Task: When you reach the line containing "medium amount of" in the entries below, begin reproducing lines exactly, and stop once the line containing "high-resolution micrograph shows" is done.

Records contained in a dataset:
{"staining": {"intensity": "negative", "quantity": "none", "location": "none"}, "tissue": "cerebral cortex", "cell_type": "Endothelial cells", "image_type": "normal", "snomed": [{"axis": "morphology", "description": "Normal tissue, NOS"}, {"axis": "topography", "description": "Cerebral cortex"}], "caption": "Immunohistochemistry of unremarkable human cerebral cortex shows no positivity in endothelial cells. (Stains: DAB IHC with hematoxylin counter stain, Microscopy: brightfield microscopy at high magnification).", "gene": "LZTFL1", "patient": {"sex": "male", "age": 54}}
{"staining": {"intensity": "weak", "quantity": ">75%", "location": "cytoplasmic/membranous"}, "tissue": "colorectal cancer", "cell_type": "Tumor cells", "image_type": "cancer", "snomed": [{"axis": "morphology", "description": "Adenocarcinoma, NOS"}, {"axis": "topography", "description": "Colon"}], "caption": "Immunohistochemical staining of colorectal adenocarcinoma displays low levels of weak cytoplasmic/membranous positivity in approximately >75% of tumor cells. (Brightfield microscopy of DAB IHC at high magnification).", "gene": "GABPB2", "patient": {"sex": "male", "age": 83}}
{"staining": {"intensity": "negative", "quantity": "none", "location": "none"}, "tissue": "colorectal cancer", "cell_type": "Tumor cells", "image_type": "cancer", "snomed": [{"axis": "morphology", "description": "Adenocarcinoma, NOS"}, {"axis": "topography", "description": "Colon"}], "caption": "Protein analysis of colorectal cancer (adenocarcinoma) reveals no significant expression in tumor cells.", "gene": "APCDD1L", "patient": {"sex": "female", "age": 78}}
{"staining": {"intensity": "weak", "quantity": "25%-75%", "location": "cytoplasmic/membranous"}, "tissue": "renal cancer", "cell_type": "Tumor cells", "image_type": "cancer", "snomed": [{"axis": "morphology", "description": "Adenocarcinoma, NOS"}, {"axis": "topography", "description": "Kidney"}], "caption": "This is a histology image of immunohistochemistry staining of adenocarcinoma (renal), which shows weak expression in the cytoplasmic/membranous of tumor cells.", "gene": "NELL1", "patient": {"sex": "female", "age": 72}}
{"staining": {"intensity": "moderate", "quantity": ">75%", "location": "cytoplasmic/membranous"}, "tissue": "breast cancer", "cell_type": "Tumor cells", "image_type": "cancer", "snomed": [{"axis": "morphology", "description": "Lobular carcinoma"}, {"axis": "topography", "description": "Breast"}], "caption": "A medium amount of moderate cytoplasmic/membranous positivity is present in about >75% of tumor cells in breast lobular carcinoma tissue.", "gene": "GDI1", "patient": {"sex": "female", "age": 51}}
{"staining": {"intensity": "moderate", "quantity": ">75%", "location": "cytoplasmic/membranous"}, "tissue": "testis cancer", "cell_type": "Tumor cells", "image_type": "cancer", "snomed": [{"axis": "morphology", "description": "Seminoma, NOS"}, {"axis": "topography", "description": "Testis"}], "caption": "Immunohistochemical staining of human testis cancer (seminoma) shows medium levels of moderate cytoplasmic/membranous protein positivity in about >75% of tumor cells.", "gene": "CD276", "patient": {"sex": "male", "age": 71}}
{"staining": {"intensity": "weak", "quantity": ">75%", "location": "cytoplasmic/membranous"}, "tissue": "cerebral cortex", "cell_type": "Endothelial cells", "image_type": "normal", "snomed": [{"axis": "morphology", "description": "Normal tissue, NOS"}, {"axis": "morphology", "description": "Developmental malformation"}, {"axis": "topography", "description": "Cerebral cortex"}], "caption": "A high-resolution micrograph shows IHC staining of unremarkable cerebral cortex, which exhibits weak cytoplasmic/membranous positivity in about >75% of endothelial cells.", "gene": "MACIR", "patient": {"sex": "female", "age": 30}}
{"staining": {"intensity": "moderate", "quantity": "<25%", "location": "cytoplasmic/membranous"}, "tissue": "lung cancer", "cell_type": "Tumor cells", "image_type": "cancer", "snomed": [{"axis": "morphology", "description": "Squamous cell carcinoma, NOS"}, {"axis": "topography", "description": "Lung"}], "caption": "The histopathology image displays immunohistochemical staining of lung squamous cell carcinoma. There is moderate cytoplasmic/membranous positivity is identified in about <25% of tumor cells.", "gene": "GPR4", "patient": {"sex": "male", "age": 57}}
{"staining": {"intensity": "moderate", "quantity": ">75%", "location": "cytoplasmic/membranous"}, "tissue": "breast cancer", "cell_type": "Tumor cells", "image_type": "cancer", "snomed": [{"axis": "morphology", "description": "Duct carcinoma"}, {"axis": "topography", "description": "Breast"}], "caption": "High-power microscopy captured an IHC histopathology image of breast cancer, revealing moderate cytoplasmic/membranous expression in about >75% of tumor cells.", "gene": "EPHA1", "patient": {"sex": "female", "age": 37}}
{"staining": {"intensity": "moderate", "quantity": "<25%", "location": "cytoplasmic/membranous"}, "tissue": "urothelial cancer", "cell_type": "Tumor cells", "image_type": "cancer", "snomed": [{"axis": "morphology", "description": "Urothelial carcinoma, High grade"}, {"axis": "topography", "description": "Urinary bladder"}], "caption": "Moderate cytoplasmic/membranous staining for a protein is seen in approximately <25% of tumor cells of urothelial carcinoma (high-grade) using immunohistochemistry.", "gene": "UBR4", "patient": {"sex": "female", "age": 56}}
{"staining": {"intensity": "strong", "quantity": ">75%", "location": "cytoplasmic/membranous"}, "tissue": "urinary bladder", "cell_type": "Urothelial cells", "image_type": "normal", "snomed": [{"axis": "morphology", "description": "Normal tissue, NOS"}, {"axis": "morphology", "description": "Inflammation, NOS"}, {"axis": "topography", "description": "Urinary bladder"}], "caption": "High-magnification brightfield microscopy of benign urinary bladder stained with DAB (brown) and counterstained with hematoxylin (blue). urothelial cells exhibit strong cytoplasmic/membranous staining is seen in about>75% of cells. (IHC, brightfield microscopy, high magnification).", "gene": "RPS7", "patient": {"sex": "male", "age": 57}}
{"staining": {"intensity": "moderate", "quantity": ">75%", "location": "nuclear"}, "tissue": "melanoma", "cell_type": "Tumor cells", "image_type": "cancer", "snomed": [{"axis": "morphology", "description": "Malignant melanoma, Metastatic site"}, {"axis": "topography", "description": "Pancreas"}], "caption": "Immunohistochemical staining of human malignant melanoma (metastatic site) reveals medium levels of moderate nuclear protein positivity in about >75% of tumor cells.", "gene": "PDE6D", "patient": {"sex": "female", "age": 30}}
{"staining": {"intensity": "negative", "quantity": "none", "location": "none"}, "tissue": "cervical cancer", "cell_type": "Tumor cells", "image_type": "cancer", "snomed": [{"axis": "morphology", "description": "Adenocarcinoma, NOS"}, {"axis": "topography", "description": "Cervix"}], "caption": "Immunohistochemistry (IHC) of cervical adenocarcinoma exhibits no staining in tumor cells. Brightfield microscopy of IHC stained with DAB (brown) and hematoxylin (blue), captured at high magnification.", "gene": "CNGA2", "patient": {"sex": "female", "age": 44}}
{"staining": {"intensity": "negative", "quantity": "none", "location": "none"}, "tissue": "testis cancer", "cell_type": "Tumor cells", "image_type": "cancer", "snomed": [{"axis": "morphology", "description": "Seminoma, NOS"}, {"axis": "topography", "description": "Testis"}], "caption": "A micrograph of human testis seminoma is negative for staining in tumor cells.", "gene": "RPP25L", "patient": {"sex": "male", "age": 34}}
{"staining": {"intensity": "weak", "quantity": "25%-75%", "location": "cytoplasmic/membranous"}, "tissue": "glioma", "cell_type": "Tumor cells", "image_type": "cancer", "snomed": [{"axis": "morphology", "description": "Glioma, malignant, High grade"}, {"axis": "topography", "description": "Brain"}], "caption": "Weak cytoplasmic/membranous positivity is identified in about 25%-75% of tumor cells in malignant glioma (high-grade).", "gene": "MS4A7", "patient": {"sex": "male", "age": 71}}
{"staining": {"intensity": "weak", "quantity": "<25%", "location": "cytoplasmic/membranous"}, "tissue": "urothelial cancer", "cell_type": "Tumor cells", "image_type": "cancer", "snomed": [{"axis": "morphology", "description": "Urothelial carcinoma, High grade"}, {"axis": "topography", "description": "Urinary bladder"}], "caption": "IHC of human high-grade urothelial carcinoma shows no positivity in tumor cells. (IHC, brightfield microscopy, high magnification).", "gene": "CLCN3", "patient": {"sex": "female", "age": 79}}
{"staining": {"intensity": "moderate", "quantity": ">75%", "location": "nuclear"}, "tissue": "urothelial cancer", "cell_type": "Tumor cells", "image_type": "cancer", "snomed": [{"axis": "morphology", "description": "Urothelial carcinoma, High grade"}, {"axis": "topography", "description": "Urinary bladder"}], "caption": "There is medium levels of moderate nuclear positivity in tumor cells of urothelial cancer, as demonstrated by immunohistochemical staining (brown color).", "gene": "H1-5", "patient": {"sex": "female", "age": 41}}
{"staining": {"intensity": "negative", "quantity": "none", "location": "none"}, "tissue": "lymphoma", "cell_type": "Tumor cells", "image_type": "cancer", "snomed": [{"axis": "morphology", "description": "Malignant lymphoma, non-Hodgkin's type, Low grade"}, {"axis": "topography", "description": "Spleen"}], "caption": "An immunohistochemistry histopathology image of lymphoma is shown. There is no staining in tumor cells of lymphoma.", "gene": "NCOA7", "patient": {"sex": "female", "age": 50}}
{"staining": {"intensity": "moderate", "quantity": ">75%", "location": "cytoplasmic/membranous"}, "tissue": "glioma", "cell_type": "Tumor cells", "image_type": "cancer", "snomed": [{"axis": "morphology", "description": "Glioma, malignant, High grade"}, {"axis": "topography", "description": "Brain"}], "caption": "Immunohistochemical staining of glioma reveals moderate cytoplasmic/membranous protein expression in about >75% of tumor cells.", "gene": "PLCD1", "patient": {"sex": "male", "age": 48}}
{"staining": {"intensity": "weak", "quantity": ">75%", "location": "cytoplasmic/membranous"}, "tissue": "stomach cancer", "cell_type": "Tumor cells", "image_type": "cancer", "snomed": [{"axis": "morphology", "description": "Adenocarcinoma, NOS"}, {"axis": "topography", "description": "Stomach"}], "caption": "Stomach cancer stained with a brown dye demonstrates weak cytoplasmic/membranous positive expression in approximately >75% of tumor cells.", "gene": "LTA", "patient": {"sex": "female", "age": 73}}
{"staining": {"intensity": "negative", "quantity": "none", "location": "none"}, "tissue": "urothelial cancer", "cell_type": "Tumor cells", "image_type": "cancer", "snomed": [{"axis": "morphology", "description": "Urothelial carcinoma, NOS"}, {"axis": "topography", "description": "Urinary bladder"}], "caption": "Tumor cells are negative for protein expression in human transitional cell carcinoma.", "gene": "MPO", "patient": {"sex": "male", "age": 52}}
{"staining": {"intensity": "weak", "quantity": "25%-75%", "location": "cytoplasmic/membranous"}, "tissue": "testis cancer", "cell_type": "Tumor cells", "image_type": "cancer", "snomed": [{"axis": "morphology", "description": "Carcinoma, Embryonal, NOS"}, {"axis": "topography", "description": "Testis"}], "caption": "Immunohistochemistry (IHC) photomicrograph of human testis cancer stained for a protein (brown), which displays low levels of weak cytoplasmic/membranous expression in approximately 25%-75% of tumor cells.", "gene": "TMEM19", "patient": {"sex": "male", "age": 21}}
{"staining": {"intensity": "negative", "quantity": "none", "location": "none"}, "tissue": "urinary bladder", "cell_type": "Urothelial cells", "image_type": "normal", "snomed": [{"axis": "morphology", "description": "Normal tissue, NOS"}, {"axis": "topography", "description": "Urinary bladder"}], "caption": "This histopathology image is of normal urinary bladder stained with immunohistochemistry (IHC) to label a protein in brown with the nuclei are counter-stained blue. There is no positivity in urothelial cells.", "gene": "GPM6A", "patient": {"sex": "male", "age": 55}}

Task response:
{"staining": {"intensity": "moderate", "quantity": ">75%", "location": "cytoplasmic/membranous"}, "tissue": "breast cancer", "cell_type": "Tumor cells", "image_type": "cancer", "snomed": [{"axis": "morphology", "description": "Lobular carcinoma"}, {"axis": "topography", "description": "Breast"}], "caption": "A medium amount of moderate cytoplasmic/membranous positivity is present in about >75% of tumor cells in breast lobular carcinoma tissue.", "gene": "GDI1", "patient": {"sex": "female", "age": 51}}
{"staining": {"intensity": "moderate", "quantity": ">75%", "location": "cytoplasmic/membranous"}, "tissue": "testis cancer", "cell_type": "Tumor cells", "image_type": "cancer", "snomed": [{"axis": "morphology", "description": "Seminoma, NOS"}, {"axis": "topography", "description": "Testis"}], "caption": "Immunohistochemical staining of human testis cancer (seminoma) shows medium levels of moderate cytoplasmic/membranous protein positivity in about >75% of tumor cells.", "gene": "CD276", "patient": {"sex": "male", "age": 71}}
{"staining": {"intensity": "weak", "quantity": ">75%", "location": "cytoplasmic/membranous"}, "tissue": "cerebral cortex", "cell_type": "Endothelial cells", "image_type": "normal", "snomed": [{"axis": "morphology", "description": "Normal tissue, NOS"}, {"axis": "morphology", "description": "Developmental malformation"}, {"axis": "topography", "description": "Cerebral cortex"}], "caption": "A high-resolution micrograph shows IHC staining of unremarkable cerebral cortex, which exhibits weak cytoplasmic/membranous positivity in about >75% of endothelial cells.", "gene": "MACIR", "patient": {"sex": "female", "age": 30}}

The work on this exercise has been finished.